The department offers both an internship and practicum programs for students. These programs allow students to work for pay or university credit in a professional setting. The programs are structured to introduce students to the wide variety of activities involved in professional practice. There is a strong professional community in the Seattle region, offering students the opportunities for positions in design firms, non-profit organizations, and public agencies in landscape design, planning, construction, and policy-making.

Students can earn up to 6 credits for 20 hours of work a week for 10 weeks, and 3 credits for 10 hours a week for 10 weeks. Both the internship and practicum programs have outstanding success rates with participating professionals and students. Many students have been offered permanent employment with their host firm or agency upon graduation.


Does the Department offer job placement services after graduation?

The department does not offer job placement services upon graduation. The practicum and internship programs are the department’s only formal job placement programs. However, students are generally well connected and networked into the profession regionally through their coursework by the time they graduate. Alumni and employers often contact the department and individual faculty when they have positions available, and these opportunities are relayed to students. We are proud to note that most all of our graduating students are able to find jobs soon after graduation in landscape architecture firms or allied design and planning professions.


Visiting the Department

What is your policy for visiting the Department?

Prospective students are always welcome to visit the Department and sit in on classes. In fact, it is highly recommended. To make best use of your time, it is best to contact the department by to schedule appointments with the Chair and professors, and to find out when and where classes are offered.
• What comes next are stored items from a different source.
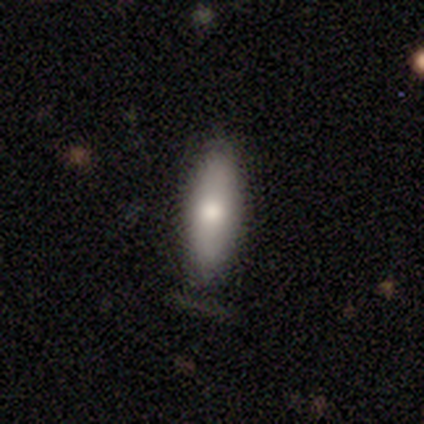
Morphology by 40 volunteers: Q: Smooth or featured?
A: smooth (75%); runner-up: featured or disk (20%)
Q: How rounded?
A: cigar-shaped (57%); runner-up: in between (43%)
Q: Merging?
A: none (95%); runner-up: minor disturbance (5%)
We also offer an MLA Open House in Autumn, and a several BLA Information meetings each year. Check out the department’s website for the dates of the next open house and info meetings.

Where can I stay, if I come for a visit to the Department?
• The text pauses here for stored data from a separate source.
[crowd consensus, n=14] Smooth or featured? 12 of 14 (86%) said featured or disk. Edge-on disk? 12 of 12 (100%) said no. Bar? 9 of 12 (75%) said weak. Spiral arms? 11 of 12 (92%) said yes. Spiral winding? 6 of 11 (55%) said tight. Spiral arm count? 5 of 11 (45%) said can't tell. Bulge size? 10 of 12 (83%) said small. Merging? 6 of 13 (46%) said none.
The College Inn is across the street from Gould Hall, where the department is located. Other hotels and short term residences within walking distance are available though online searches.

Where do I look for housing, if I move to Seattle?

You can contact UW housing. Apartments are walking distance to campus. By September, housing around the University District can be difficult to find, so if you are interested in living in this neighborhood, make sure to plan ahead. However, housing opportunities can be found throughout the area.